>>>

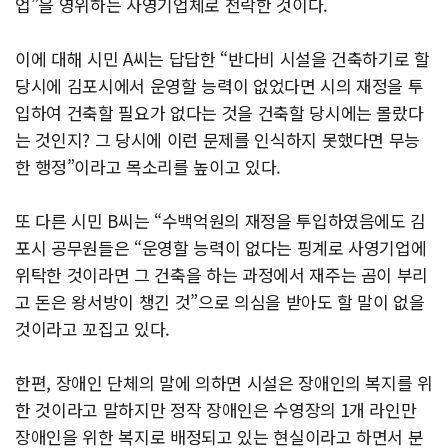
업”을 영위하는 사영기업체로 전락한 것이다.
이에 대해 시민 A씨는 답답한 “반다비 시설을 건축하기로 할
당시에 김포시에서 운영할 능력이 없었다면 시의 재정을 투
입하여 건축할 필요가 없다는 것을 건축할 당시에는 몰랐다
는 것인지? 그 당시에 이런 문제를 인식하지 못했다면 무능
한 행정”이라고 목소리를 높이고 있다.
또 다른 시민 B씨는 “수백억원의 재정을 투입하였음에도 김
포시 공무원들은 “운영할 능력이 없다는 핑계로 사영기업에
위탁한 것이라면 그 건축을 하는 과정에서 재주는 곰이 부리
고 돈은 왕서방이 챙긴 것”으로 의심을 받아도 할 말이 없을
것이라고 꼬집고 있다.
한편, 장애인 단체의 말에 의하면 시설은 장애인의 복지를 위
한 것이라고 말하지만 정작 장애인은 수영장의 1개 라인만
장애인을 위한 복지로 배정되고 있는 현실이라고 하면서 분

<<<

Work task | Every line above should be repeated exactly; pictures stay out of the copy.

Your response |
업”을 영위하는 사영기업체로 전락한 것이다.
이에 대해 시민 A씨는 답답한 “반다비 시설을 건축하기로 할
당시에 김포시에서 운영할 능력이 없었다면 시의 재정을 투
입하여 건축할 필요가 없다는 것을 건축할 당시에는 몰랐다
는 것인지? 그 당시에 이런 문제를 인식하지 못했다면 무능
한 행정”이라고 목소리를 높이고 있다.
또 다른 시민 B씨는 “수백억원의 재정을 투입하였음에도 김
포시 공무원들은 “운영할 능력이 없다는 핑계로 사영기업에
위탁한 것이라면 그 건축을 하는 과정에서 재주는 곰이 부리
고 돈은 왕서방이 챙긴 것”으로 의심을 받아도 할 말이 없을
것이라고 꼬집고 있다.
한편, 장애인 단체의 말에 의하면 시설은 장애인의 복지를 위
한 것이라고 말하지만 정작 장애인은 수영장의 1개 라인만
장애인을 위한 복지로 배정되고 있는 현실이라고 하면서 분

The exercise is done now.